Sin mayores ambages, agradezco al desconocido que me sustrajo estas páginas y que a sugerencia mía las ha publicado como si fueran suyas. Y lo digo con franqueza, pues al enmascarar con su nombre propio mi impropio anonimato, ese cómplice propiciará que ustedes, nuestros lectores, atribuyan a su imaginación –y no a mi experiencia– los sucesos casi nunca ejemplares que conforman mi relato.

Foto

Un relato que comienza –como Eloísa lo exige– con su imagen desnuda y feliz, bañada por las aguas de nuestro asombro, por el deseo de nuestros ojos que, a partir de esta página, se desvisten del hastío, la malicia y el despecho, para volverse de nuevo niños.

Uno

Y como se florecen en vecindad de puentes, ríos y
charcos donde las mozas lavan y enjuagan sus
cuerpos, se dice que ellas son las del hechizo y
que los hombres no, sólo por rareza: sólo cuando
las ven a ellas, y acuden ahí, caen en hechizo.

M. O. Mortenay
Cuentos gnósticos

Con resonante alegría, ¡Aaaaaaaaaaaaaaaaaah!, Eloísa llenó sus pulmones al emerger del río. Había permanecido cinco minutos bajo la superficie: lo sé porque yo mismo los estuve contando, segundo a segundo, latido a latido, burbuja a burbuja, hasta que ella saltó al exterior y yo me quedé sin aliento, mirando esos cabellos suyos, tan negros, mientras trazaban un arco en el aire, una ráfaga de rocío que chasqueó en su espalda como lo haría una culebra a la orilla de un manantial.

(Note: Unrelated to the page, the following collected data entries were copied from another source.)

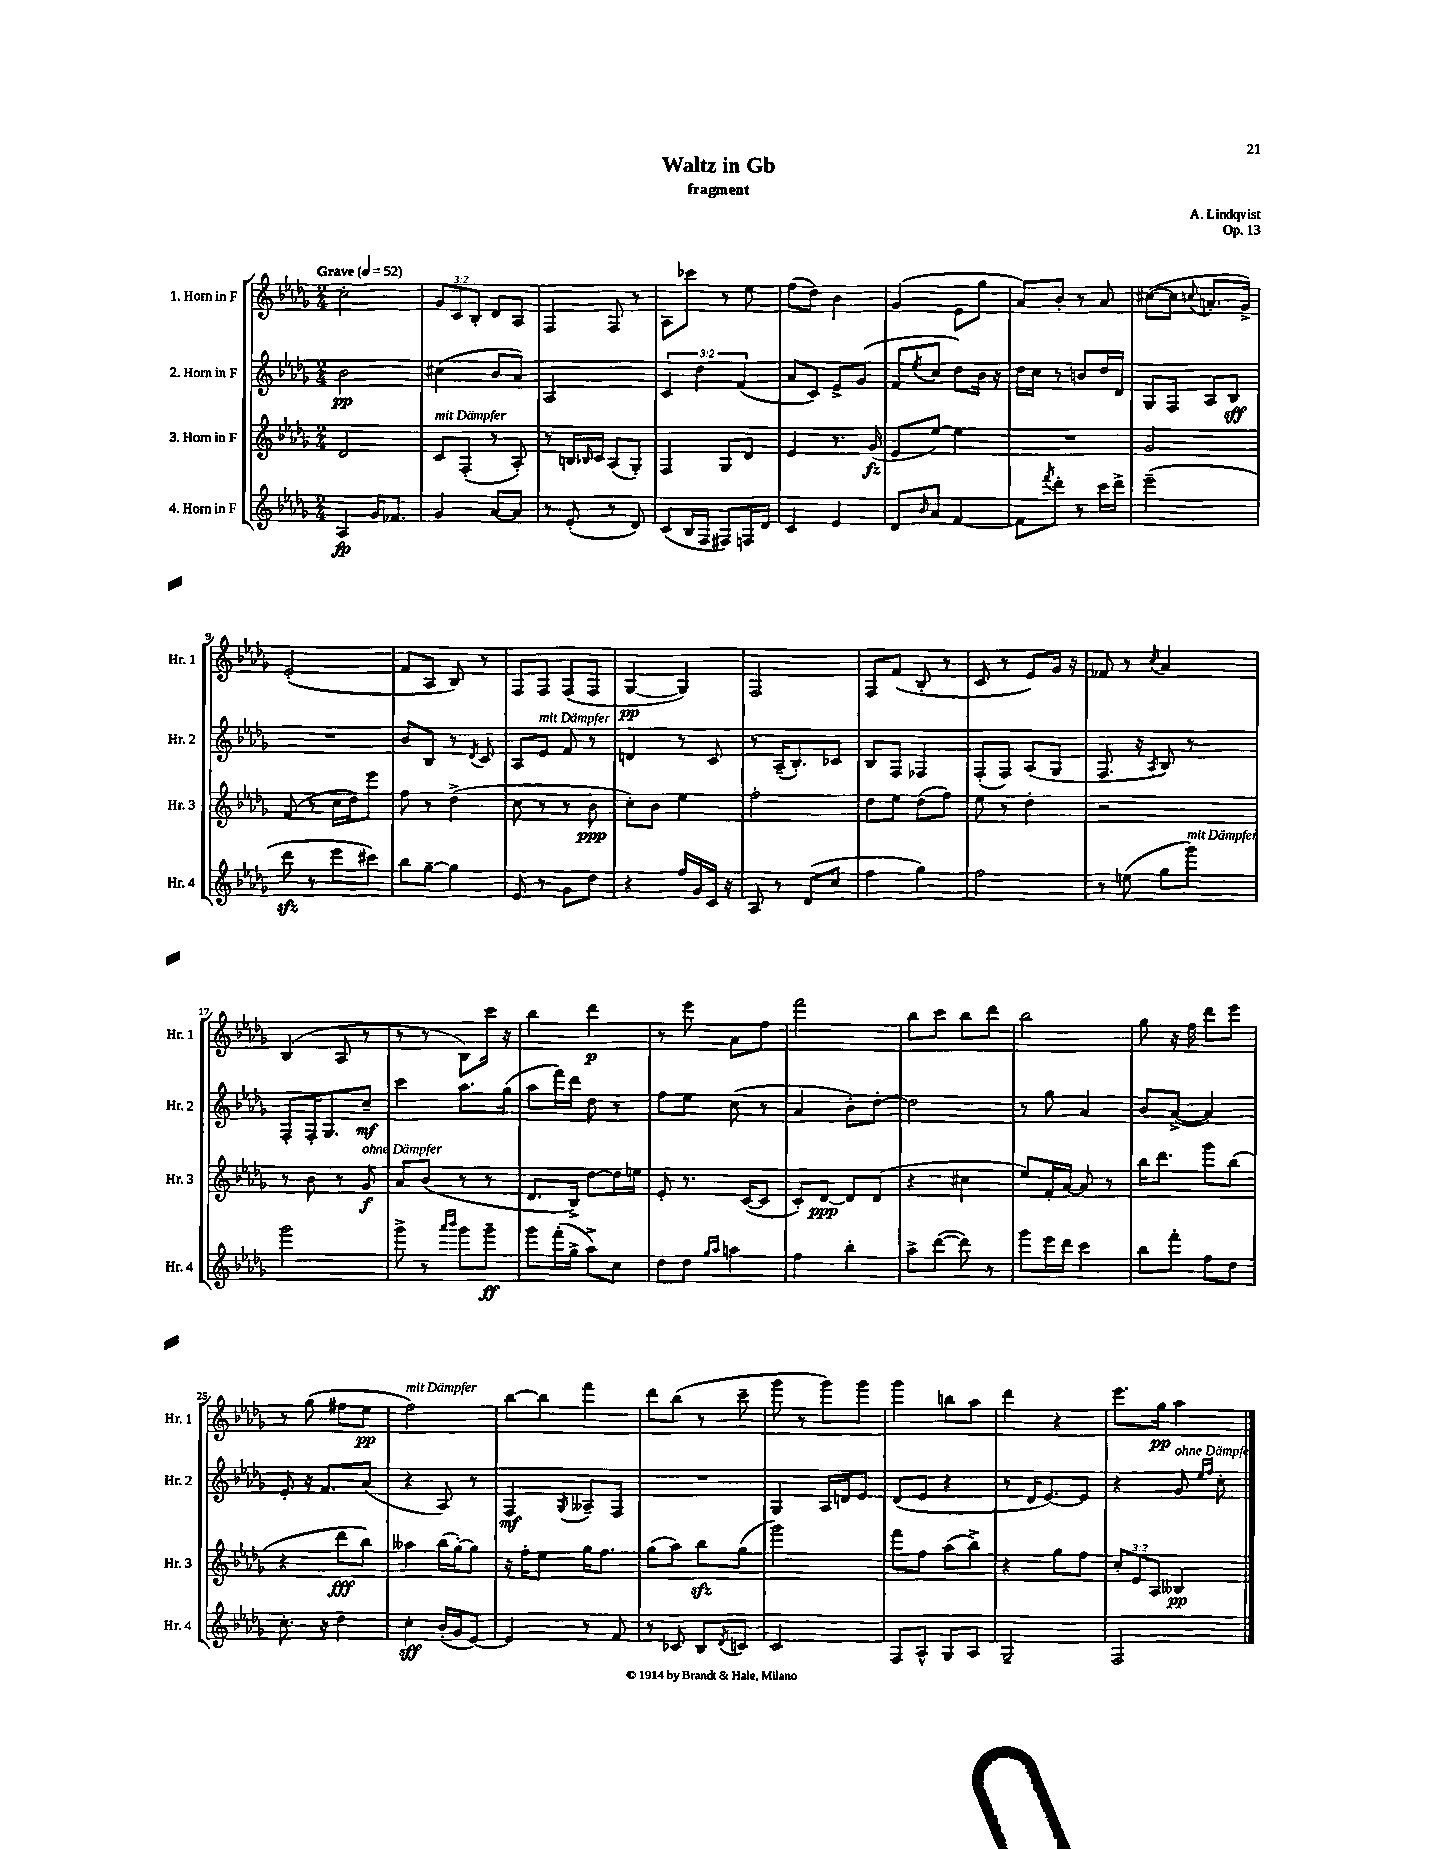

**kern	**kern	**kern	**kern
*staff4	*staff3	*staff2	*staff1
*clefG2	*clefG2	*clefG2	*clefG2
*k[b-e-a-d-g-]	*k[b-e-a-d-g-]	*k[b-e-a-d-g-]	*k[b-e-a-d-g-]
*M2/4	*M2/4	*M2/4	*M2/4
*MM52	*MM52	*MM52	*MM52
4A-	2d-	2b-	2cc'
16g-	.	.	.
8.f-	.	.	.
=	=	=	=
4g-	8c	(4cc#	12g-
.	.	.	12c
.	(8F'	.	.
.	.	.	12B-'
[8a-	8r	8b-	8d-
8a-]	8A-')	8a-)	8A-
=	=	=	=
8r	8r	2A-	4F
(8e-'	16B	.	.
.	16qqB-	.	.
.	16c	.	.
8r	(8A-	.	8F
8d-)	8G-')	.	8r
=	=	=	=
(8c	4F	6c	8A-
16B-	.	.	8ccc-
.	.	6dd-	.
16F	.	.	.
8F#)	8G-	.	8r
.	.	(6f	.
16F	8d-	.	8ee-
16d-	.	.	.
=	=	=	=
4c	4e-	8a-	(8ff
.	.	8c)	8dd-)
4e-	8.r	8e-^	4b-
.	.	(8g-	.
.	(16g-	.	.
=	=	=	=
8d-	8e-	8f	(4g-
16qqb-	.	8qee-	.
8a-	[8ee-)	8cc	.
[4f	4ee-]	8dd-)	8e-
.	.	16b-	8gg-
.	.	16r	.
=	=	=	=
8f]	2r	16dd-	8a-)
.	.	16cc	.
8qfff	.	.	.
8ddd-'	.	8r	8b-'
8r	.	8b	8r
16ccc	.	16dd-	8a-
16ddd-^	.	16d-	.
=	=	=	=
(2eee-~	2g-	8G-	([8cc#
.	.	8F	8cc#]
.	.	.	8qqcc
.	.	8A-	8.a'
.	.	8B-	.
.	.	.	16g-^)
=	=	=	=
8ddd-	(8f	2r	(2e-'
8r	8r	.	.
8eee-	16cc	.	.
.	16dd-)	.	.
8ccc#)	8eee-	.	.
=	=	=	=
8bb-	8ff	8b-	8f
[8gg-~	8r	8B-	8A-
4gg-]	(4dd-^	8r	8B-)
.	.	8qd-	.
.	.	8c	8r
=	=	=	=
8e-	8cc	8A-	8F
8r	8r	8e-	8F
8g-	8r	8f	(8F
8dd-	8b-	8r	8F
=	=	=	=
4r	8cc')	4d	[4G-
.	8b-	.	.
16ff	4ee-	8r	4G-])
16g-	.	.	.
16c	.	8c	.
16r	.	.	.
=	=	=	=
8A-	2ff'	8r	2F
8r	.	(16A-~	.
.	.	8.B-')	.
(8d-	.	.	.
8cc	.	8c-	.
=	=	=	=
4ff	8dd-	8B-	8F
.	8ee-	8F	(8f
4gg-)	(8dd-	4F-	8B-'
.	8ff)	.	8r
=	=	=	=
2ff	8ee-	(8F'	8c
.	8r	8F)	8r
.	4dd-'	(8A-	8e-)
.	.	8G-	16g-
.	.	.	16r
=	=	=	=
8r	2r	8.F	8f-
(8ee	.	.	8r
.	.	16r	.
.	.	8qA-	8qcc
8gg-	.	8B-)	4a-
8ggg-)	.	8r	.
=	=	=	=
2ggg-	8r	8F'	(4B-
.	8b-	16F'	.
.	.	8.G-	.
.	8r	.	8A-
.	8g-	8cc~	8r
=	=	=	=
8ggg-^	8a-	4ccc	8r
8r	(8b-	.	8r
16qqaaa-	.	.	.
16qqbbb-	.	.	.
8ggg-	8r	8.aa-	8B-)
8ggg-~	8r	.	16ccc
.	.	(16gg-	16r
=	=	=	=
8ggg-	8.d-	8aa-	4bb-
(16fff'	.	16fff)	.
16gg-^	16B-^)	16ddd-	.
8aa-^)	[8dd-	8dd-	4ddd-
8cc	16dd-]	8r	.
.	16ee	.	.
=	=	=	=
8dd-	8e-'	8ff	8r
8dd-	8.r	8ee-	8eee-
16qqgg-	.	.	.
16qqaa-	.	.	.
4aa	.	(8cc	8a-
.	([16c	.	.
.	8c]	8r	8ff
=	=	=	=
4ff	8c')	4a-	2fff
.	[8d-	.	.
4bb-'	8d-]	8b-')	.
.	(8d-	[8dd-'	.
=	=	=	=
8aa-^	4r	2dd-]	8bb-
([8ddd-	.	.	8ccc
8ddd-])	4cc#	.	8bb-
8r	.	.	8ddd-
=	=	=	=
8ggg-	8ee-)	8r	2bb-
16eee-	16f'	8gg-	.
16ddd-	[16a-	.	.
4ccc	8a-]	4a-	.
.	8r	.	.
=	=	=	=
8bb-	16bb-	8b-	8gg-
.	8.ddd-	.	.
8fff'	.	([8a-^	16r
.	.	.	16ff
8ff	8ggg-	4a-])	8ddd-
8dd-	(8bb-	.	8eee-
=	=	=	=
8.cc'	4r	8e-'	8r
.	.	16r	(8gg-
16r	.	8.f	.
4dd-	8ddd-	.	8ff#
.	8bb-)	(8a-	8ee-
=	=	=	=
4cc'	4aa--	4r	2ff)
(16b-'	(16bb-	8A-)	.
16g-	[16gg-')	.	.
[8e-)	8gg-]	8r	.
=	=	=	=
4e-]	16r	4F	[8bb-
.	16ff'	.	.
.	8ee-	.	8bb-]
.	.	8qG-	.
8r	16gg-	8A--~	4fff
.	8.ff	.	.
8f	.	8F	.
=	=	=	=
8r	(8gg-	2r	8ddd-
8c-	8aa-)	.	(8bb-
8B-	8bb-	.	8r
8qd-	.	.	.
8c	(8gg-	.	8ccc~
=	=	=	=
2c	2ggg-)	4G-	8ggg-
.	.	.	8r
.	.	16A-	8ggg-)
.	.	16d	.
.	.	8e-	8ggg-
=	=	=	=
8F	8fff	(8d-	4ggg-
8A-^^	8ff	8e-	.
8G-	(8aa-	4r	8bb
8A-	8bb-^)	.	8aa-
=	=	=	=
2G-~	4r	8r	4ddd-
.	.	16d-	.
.	.	[8.e-)	.
.	8gg-	.	4r
.	8ff	8e-]	.
=	=	=	=
2F	12cc'	4r	8.eee-
.	12e-	.	.
.	12A-	.	.
.	.	.	16gg-
.	4B--	8g-	4aa-
.	.	16qqee-	.
.	.	16qqff	.
.	.	8cc'	.
==	==	==	==
*-	*-	*-	*-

Ni ella sabía que la espiábamos, ni imaginaba yo que aun ahora, después de tantos años, invocaría el candor con que me atreví a mirarla entonces. Ignorando nuestra presencia, ella se movía tan fresca, líquida y transparente como el mismo río que la bañaba: examinando con curiosidad su cuerpo, parecía preguntarse en qué momento había dejado de ser una niña, y se acariciaba el vientre con sus dedos marchitos por el agua, o sostenía sus pechos en la canasta de sus palmas como si fueran fruta fresca, lista para el mordisco. En cada gota que vestía su piel se reflejaba el paisaje entero, y con él los árboles, las enredaderas, las nubes, los zorzales y nosotros mismos, sus mirones.

Con la nariz tapada se zambulló Eloísa en la poza más profunda. Entre los destellos del sol, las sombras de cobalto y las hojas secas que flotaban sobre la superficie, el arroyo hizo ondular su imagen como en un caleidoscopio, mostrándonos su espalda, sus pezones, su grupa y, para deleite nuestro, su pubis apenas velado por un tierno mechón de vello.

Después de juguetear un buen rato entre los nenúfares, Eloísa nadó hacia la ribera, hasta la piedra donde había puesto su toalla y sus sandalias. Cómo olvidar esa imagen tan leve y aromática. Sentada sobre el fresco musgo, ella partió una acualaista en tres pedazos, extrajo su pulpa y la frotó para que espumara entre sus dedos. Uno de sus pies descansaba sobre la roca y el otro, adentro del líquido, se entretenía con un par de pececillos que besaban sus uñas, mientras ella se iba enjabonando la piel entera, pierna a pierna, pecho a pecho, poro a poro. Sus pezones se erizaban, como si presintieran nuestras pupilas, y seis lechosos arroyos fluían desde su cabellera, sobre sus costillas y sus costados, hasta desembocar jubilosos en el lago de su ombligo.

Convertida en estatua de espuma jabonosa, Eloísa trepó a una saliente de piedra, sus tobillos impulsaron su brinco y el agua sin salpicar recibió su chapuzón, como si el río quisiera arroparla entre sus olas. Nosotros contuvimos la respiración, como si fuéramos a ahogarnos, hasta que el rostro de Eloísa salió a flote, como una isla manantial, como un barco herido a cañonazos, como una ballena sonrosada que flotara sin avanzar, arrojando su chorrito de agua al aire.